Ma il tema per me un altro. In un paese dove la fiscalità è ingiusta, dove la disoccupazione tocca fasce di popolazione fino a qualche tempo fa al sicuro, dove le piccole imprese sono soffocate da un credito che non c’è, dove la pensione diventa un miraggio e dove la scuola pubblica è abbandonata a se stessa (un discorso a parte è quello dell’orario degli insegnanti), il minimo che si può fare è scendere in piazza. È una lotta che unisce le classi più disparate.

L’austerity viene indicata come il “problem solving” per far risalire la china a un continente che implode. Togliere liquidità invece che immetterne è la soluzione per gli “intelligentoni” della Finanza.

Facendo mie le domande di Roberto Lavagna (ministro dell’Economia che salvò l’Argentina dopo il crollo del 2001), che sulle pagine del Fatto ha ribadito l’importanza di politiche che diano ossigeno all’economia, aumentando il potere d’acquisto e tutelando il welfare, mi chiedo se gente come Monti risponda a un piano teso a distruggerci, oppure sia talmente assuefatto all’idea neoliberista che ci ha portato alla catastrofe, che non sia in grado di vedere oltre le stanze del cda di una grande banca.

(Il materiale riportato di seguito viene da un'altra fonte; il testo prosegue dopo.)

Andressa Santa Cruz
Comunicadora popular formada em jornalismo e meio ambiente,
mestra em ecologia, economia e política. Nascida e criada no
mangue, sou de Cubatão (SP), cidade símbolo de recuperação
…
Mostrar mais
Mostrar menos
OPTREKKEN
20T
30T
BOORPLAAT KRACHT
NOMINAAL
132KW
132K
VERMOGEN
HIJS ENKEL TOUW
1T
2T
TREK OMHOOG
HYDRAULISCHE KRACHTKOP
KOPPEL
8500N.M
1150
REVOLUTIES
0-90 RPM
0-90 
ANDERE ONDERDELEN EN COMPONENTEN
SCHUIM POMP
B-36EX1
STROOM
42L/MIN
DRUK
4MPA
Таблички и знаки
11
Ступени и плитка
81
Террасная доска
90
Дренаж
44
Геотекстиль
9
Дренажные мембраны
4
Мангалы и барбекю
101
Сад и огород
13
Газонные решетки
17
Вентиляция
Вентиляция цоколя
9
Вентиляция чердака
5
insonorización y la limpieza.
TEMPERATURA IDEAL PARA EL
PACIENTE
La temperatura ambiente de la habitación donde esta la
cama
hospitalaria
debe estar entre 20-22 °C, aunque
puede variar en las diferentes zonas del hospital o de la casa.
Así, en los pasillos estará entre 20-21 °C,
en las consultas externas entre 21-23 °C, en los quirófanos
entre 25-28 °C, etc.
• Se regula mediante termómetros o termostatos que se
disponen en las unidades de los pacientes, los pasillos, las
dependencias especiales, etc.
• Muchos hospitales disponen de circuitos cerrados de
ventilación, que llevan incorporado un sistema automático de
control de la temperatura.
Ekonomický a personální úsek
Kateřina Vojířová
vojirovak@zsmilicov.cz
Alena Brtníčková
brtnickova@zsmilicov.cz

Non so se tutte le persone scese in piazza abbiano pensato la stessa cosa, ma sicuro tutte sentono il peso di politiche che colpiscono ingiustamente solo alcuni. E se c’è rabbia nelle strade (la protesta è stata anche dura ma non esagererei) ci si deve chiedere perché. “L’Italia bolliva” ha detto la Cancellieri. È perché bolliva Signora Cancellieri? Si dia una risposta!

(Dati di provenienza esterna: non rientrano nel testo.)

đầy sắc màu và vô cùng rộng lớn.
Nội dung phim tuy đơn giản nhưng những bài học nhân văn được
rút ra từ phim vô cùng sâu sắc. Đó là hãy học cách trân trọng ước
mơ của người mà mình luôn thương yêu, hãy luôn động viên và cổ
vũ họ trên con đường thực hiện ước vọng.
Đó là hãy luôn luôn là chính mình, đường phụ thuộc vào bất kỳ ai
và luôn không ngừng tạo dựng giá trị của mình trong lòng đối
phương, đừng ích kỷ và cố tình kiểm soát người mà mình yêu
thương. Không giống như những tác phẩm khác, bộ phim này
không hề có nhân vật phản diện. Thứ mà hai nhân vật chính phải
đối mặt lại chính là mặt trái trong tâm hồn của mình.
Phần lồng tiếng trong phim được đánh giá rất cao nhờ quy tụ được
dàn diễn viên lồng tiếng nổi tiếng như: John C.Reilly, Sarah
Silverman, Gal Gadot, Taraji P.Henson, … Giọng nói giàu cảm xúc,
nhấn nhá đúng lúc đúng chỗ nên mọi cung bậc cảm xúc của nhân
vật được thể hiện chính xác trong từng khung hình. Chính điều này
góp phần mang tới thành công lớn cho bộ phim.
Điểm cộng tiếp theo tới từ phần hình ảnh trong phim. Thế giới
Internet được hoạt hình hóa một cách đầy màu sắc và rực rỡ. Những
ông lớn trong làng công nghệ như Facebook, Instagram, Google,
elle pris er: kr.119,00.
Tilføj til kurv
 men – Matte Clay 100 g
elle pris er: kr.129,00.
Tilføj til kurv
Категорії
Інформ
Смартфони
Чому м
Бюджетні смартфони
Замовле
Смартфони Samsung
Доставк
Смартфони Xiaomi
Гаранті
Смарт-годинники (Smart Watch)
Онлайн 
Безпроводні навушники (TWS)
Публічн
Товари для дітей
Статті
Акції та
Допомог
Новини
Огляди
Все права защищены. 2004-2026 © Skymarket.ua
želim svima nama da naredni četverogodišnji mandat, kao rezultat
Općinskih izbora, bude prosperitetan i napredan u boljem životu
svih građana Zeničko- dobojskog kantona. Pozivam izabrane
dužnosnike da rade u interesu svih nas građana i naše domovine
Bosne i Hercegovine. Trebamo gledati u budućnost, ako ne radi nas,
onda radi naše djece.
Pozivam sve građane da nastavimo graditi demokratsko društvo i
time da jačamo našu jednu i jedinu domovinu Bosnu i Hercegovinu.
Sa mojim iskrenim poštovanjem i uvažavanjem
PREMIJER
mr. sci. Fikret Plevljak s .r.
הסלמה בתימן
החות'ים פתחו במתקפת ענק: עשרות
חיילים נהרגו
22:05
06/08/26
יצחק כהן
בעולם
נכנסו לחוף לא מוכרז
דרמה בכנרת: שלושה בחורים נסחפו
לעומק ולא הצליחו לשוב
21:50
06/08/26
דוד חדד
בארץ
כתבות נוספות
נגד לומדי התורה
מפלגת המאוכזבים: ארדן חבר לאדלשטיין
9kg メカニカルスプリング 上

Esattamente un anno fa, Franco Berardi, detto Bifo, profetizzò un qualcosa che non si è ancora avverato, ma che non va tanto lontano da quello che sta accadendo in Europa, dove intere fette della popolazione fronteggiano impotenti schiere di poliziotti armati: “…nei prossimi anni vedremo ben altro che un paio di banche spaccate e camionette bruciate. La violenza è destinata a dilagare dovunque. E ci sarà anche la violenza senza capo né coda di chi perde il lavoro, di chi non può mandare a scuola i propri figli, e anche la violenza di chi non ha più niente da mangiareLa rabbia talvolta alimenta l’intelligenza, talaltra si manifesta in forma psicopatica. Ma non serve a nulla far la predica agli arrabbiati, perché loro si arrabbiano di più. E non stanno comunque ad ascoltare le ragioni della ragionevolezza, dato che la violenza finanziaria produce anche rabbia psicopatica.”

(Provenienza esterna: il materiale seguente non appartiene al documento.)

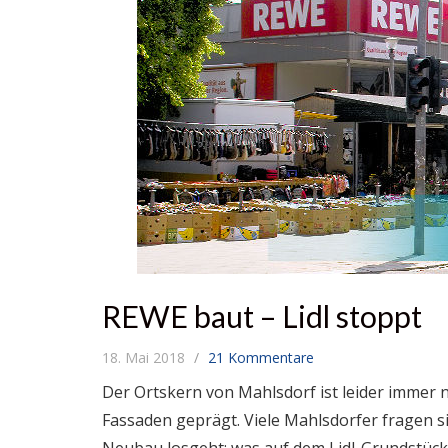
REWE baut – Lidl stoppt
18. Mai 2018
21 Kommentare
Der Ortskern von Mahlsdorf ist leider immer 
Fassaden geprägt. Viele Mahlsdorfer fragen s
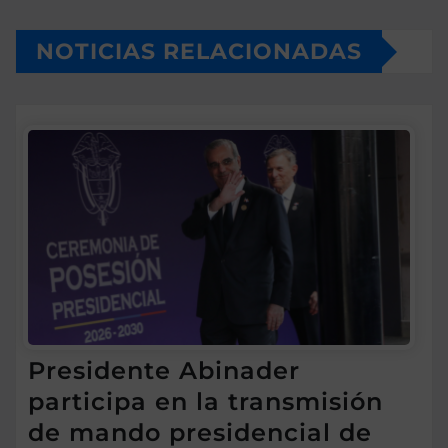
NOTICIAS RELACIONADAS
Presidente Abinader
participa en la transmisión
de mando presidencial de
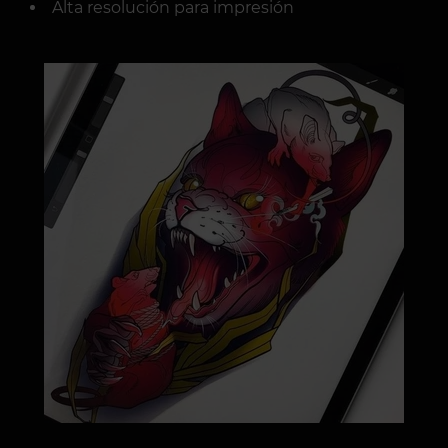
Alta resolución para impresión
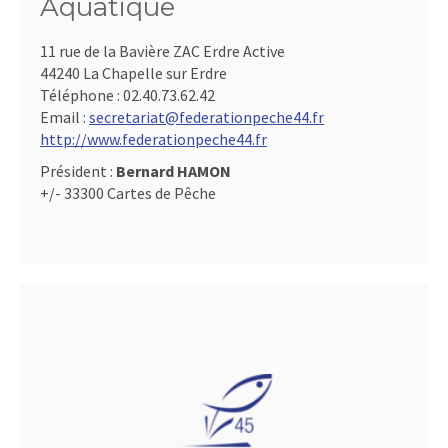
Aquatique
11 rue de la Bavière ZAC Erdre Active
44240 La Chapelle sur Erdre
Téléphone :
02.40.73.62.42
Email :
secretariat@federationpeche44.fr
http://www.federationpeche44.fr
Président :
Bernard HAMON
+/- 33300 Cartes de Pêche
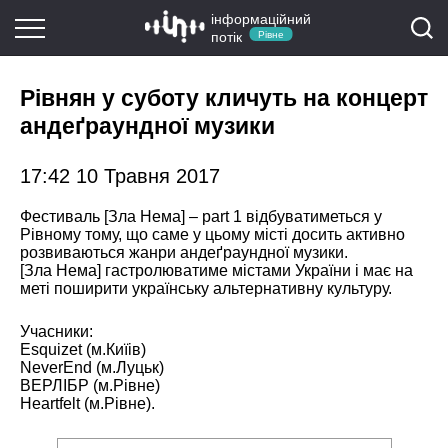
інформаційний
потік
Рівне
Рівнян у суботу кличуть на концерт
андеґраундної музики
17:42 10 Травня 2017
Фестиваль [Зла Нема] – part 1 відбуватиметься у
Рівному тому, що саме у цьому місті досить активно
розвиваються жанри андеґраундної музики.
[Зла Нема] гастролюватиме містами України і має на
меті поширити українську альтернативну культуру.
Учасники:
Esquizet (м.Киїів)
NeverEnd (м.Луцьк)
ВЕРЛІБР (м.Рівне)
Heartfelt (м.Рівне).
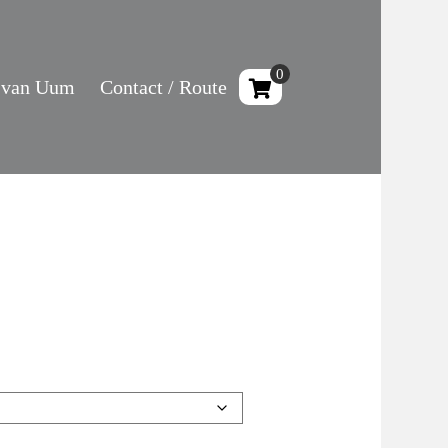
0
 van Uum
Contact / Route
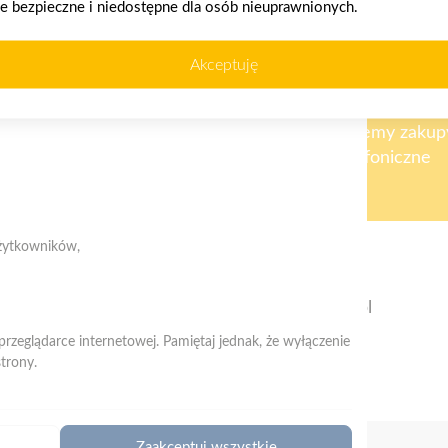
ie bezpieczne i niedostępne dla osób nieuprawnionych.
Akceptuję
kownika (komputerze, tablecie, smartfonie) podczas
ywane przez nasz system oraz systemy zaufanych
akupy w systemie
Oferujemy zakup
ratalnym
telefoniczne
użytkowników,
Telefon:
662-276-824
E-mail:
info.lacko@psbmrowka.com.pl
przeglądarce internetowej. Pamiętaj jednak, że wyłączenie
trony.
Zaakceptuj wszystkie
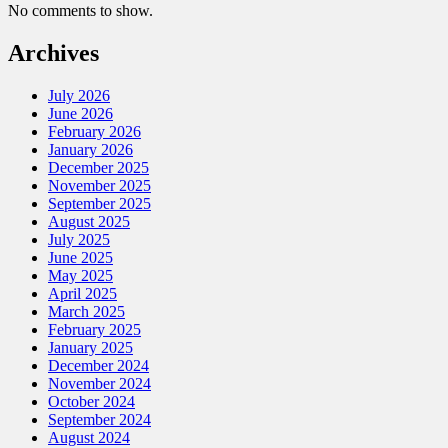
No comments to show.
Archives
July 2026
June 2026
February 2026
January 2026
December 2025
November 2025
September 2025
August 2025
July 2025
June 2025
May 2025
April 2025
March 2025
February 2025
January 2025
December 2024
November 2024
October 2024
September 2024
August 2024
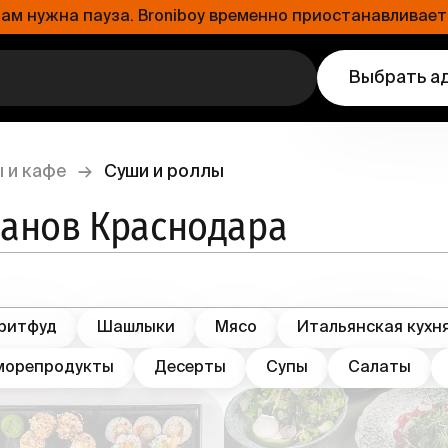
 нужна пауза. Broniboy временно приостанавливает 
Выбрать а
 и кафе
→
Суши и роллы
ранов Краснодара
ритфуд
Шашлыки
Мясо
Итальянская кухн
морепродукты
Десерты
Супы
Салаты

Bisognerebbe ragionare su  quello che sta accadendo. Quegli stessi che ignorano le ragioni di chi protesta, che si sentono padroni affermando banalità come quella sui giovani choosy, o come il nostro vecchio Presidente del consiglio che nel 2009 affermò  “Siamo in un momento difficile per la crisi del mondo: io sostengo che il peggio è passato”, sono da indicare come i primi colpevoli. La violenza il 14 novembre non c’è stata. Siamo ancora in tempo a prevenirla.